Ce qu'on lui reproche n'est pas rien: avoir fait louer par des mutualités bretonnes qu'il présidait un local acheté par son intermédiaire pour le compte de sa compagne. L'affaire n'est pas neuve et lui avait déjà coûté son poste de ministre, en fonction de la règle proclamée selon laquelle un ministre mis en examen démissionne. Les débuts du pouvoir jupitérien furent ainsi marqués par une avalanche de démissions minute. Cependant cette mesure n'a aucun fondement légal, et pour cause: la présomption d'innocence ne fait pas du mis en examen un coupable mais un suspect. À moins qu'il ne soit sous les liens du mandat d'arrêt ou d'autres mesures rarissimes de limitation de certaines activités par l'instruction, il peut continuer à faire ce qu'il fait ordinairement. C'est d'autant plus vrai dans ce cas que Richard Ferrand a déjà bénéficié d'un non-lieu... ce qui lui a permis de grimper au perchoir précédemment occupé par François de Rugy, parti pour le ministère de l'écologie.

Tiens tiens, François de Rugy! L'intense campagne de dénigrement qui avait suivi la publication de quelques rares dîners somptueux à l'hôtel de Lassay, résidence du président de l'Assemblée nationale, avait poussé l'ex-candidat à la primaire de la gauche à la démission, alors qu'il n'y a pas eu de mise en examen et qu'un rapport indépendant a ramené les méfaits de Rugy à leur vraie dimension, une peccadille...

#### LISTE DES ENTRÉES
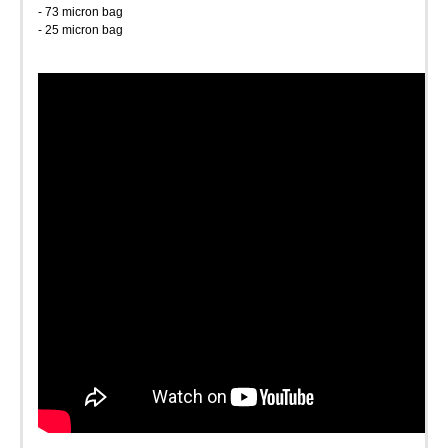
- 73 micron bag
- 25 micron bag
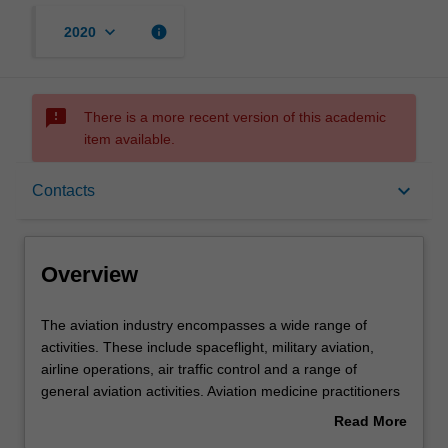
keyboard_arrow_down
info
2020
sms_failed
There is a more recent version of this academic
item available.
Overview
keyboard_arrow_down
Contacts
Offerings
Overview
Contacts
The
The aviation industry encompasses a wide range of
aviation
activities. These include spaceflight, military aviation,
industry
airline operations, air traffic control and a range of
encompasses
Notes
general aviation activities. Aviation medicine practitioners
a
can be involved in any of these operations, in terms of
Read More
wide
assessing the fitness to fly of crew members or providing
about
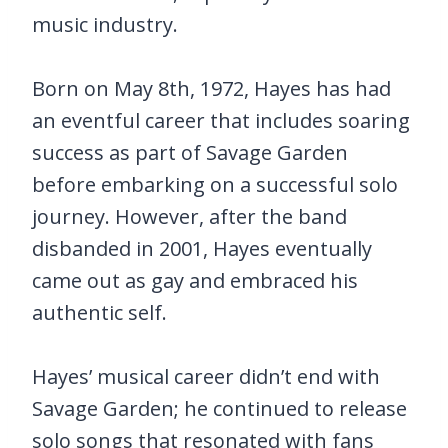
music industry.
Born on May 8th, 1972, Hayes has had
an eventful career that includes soaring
success as part of Savage Garden
before embarking on a successful solo
journey. However, after the band
disbanded in 2001, Hayes eventually
came out as gay and embraced his
authentic self.
Hayes’ musical career didn’t end with
Savage Garden; he continued to release
solo songs that resonated with fans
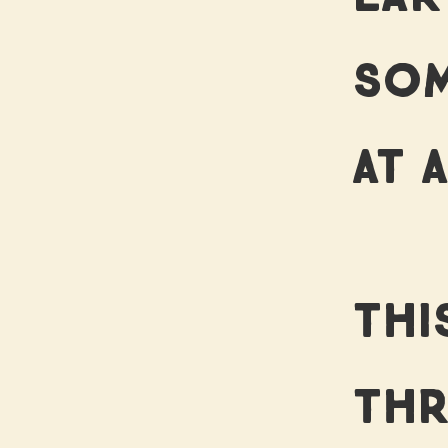
SOM
AT A
THI
THR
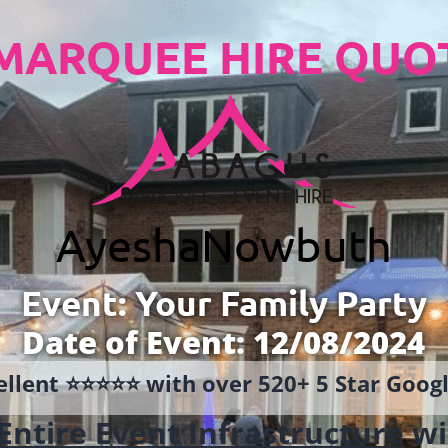
MARQUEE HIRE QUO
Ayesha
Nowbuth
Event: Your Family Party
Date of Event: 12/08/2024
llent ⭐️⭐️⭐️⭐️⭐️ with over 520+ 5 Star Goo
Entire Event Infrastructure
wi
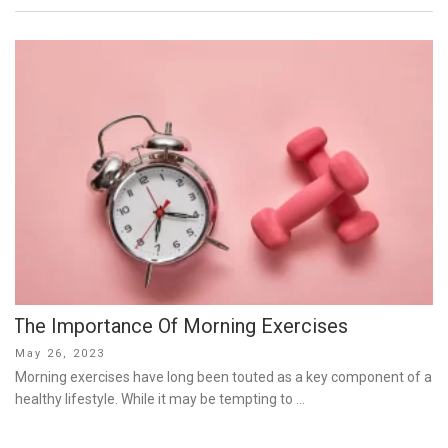
The Importance Of Morning Exercises
Posted
May 26, 2023
on
Morning exercises have long been touted as a key component of a
healthy lifestyle. While it may be tempting to …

#### QUESTIONS À TRAITER
- A) Indiquez si chacune des affirmations suivantes concorde avec l'extrait sur Richard Ferrand : (i) la règle voulant qu'un ministre mis en examen démissionne repose sur un fondement légal ; (ii) Richard Ferrand a déjà bénéficié d'un non-lieu ; (iii) François de Rugy a été mis en examen avant de démissionner. Répondez par oui ou par non et citez chaque fois les mots décisifs du texte.
- B) Poursuivez l'extrait sur Richard Ferrand et François de Rugy en reprenant juste après sa dernière phrase.

#### RÉPONSES PAR NUMÉRO
- A)
(i) Non : « Cependant cette mesure n'a aucun fondement légal ».
(ii) Oui : « Richard Ferrand a déjà bénéficié d'un non-lieu ».
(iii) Non : « alors qu'il n'y a pas eu de mise en examen ».

- B)
Mais aujourd'hui, les peccadilles sont mortelles, quand on fait de la politique, et s'il est choquant, pour l'observateur de la vie publique, de voir confondus dans la même colère populaire un homard et les jetons bidonnés du Samu social, le soupçon et la preuve, l'enquête et la condamnation, c'est une exigence qui marque l'état actuel d'une longue et lente évolution des mœurs. Il y a trois mille ans, le piratage, l'attaque d'une ville voisine ou la guerre étaient perçues comme choses normales. Avant la Révolution française, la prévarication était en quelque sorte instituée via le système des fermiers généraux et la corruption par l'achat des charges. Que cet effort vers les critères actuels de l'honnêteté et de la transparence ait été accru par la capacité de bashing et de dénonciation des réseaux sociaux ne fait pas l'ombre d'un doute. Entendons-nous: cette moralisation est en soi un bien. Cependant ne pas s'interroger sur tous ses ressorts, y compris les plus douteux, débouche sur un totalitarisme potentiel et sur un arbitraire dont on voit aujourd'hui en France qu'il n'empêche pas le deux poids deux mesures. Surtout qu'il déborde très largement du cadre politique et qu'il oublie ce vieux diction latin, errare humanum est. L'indulgence impossible et la condamnation d'emblée, c'est tout de même ce contre quoi le système judiciaire a lutté depuis des siècles, en individualisant les peines et leur application, en élargissant les garanties de la défense, en surveillant le déroulement correct des débats et par encore d'autres moyens. La présomption d'innocence et la cour de cassation, pour ne prendre que ces deux garanties, sont issues de cette évolution-là. Mieux vaut un coupable en liberté qu'un innocent en prison, dit-on. En effet. Mais je ne suis pas sûr que l'opinion publique y soit sensible. Des preuves, on en trouvera et il n'y a pas de fumée sans feu emportent plus facilement l'adhésion.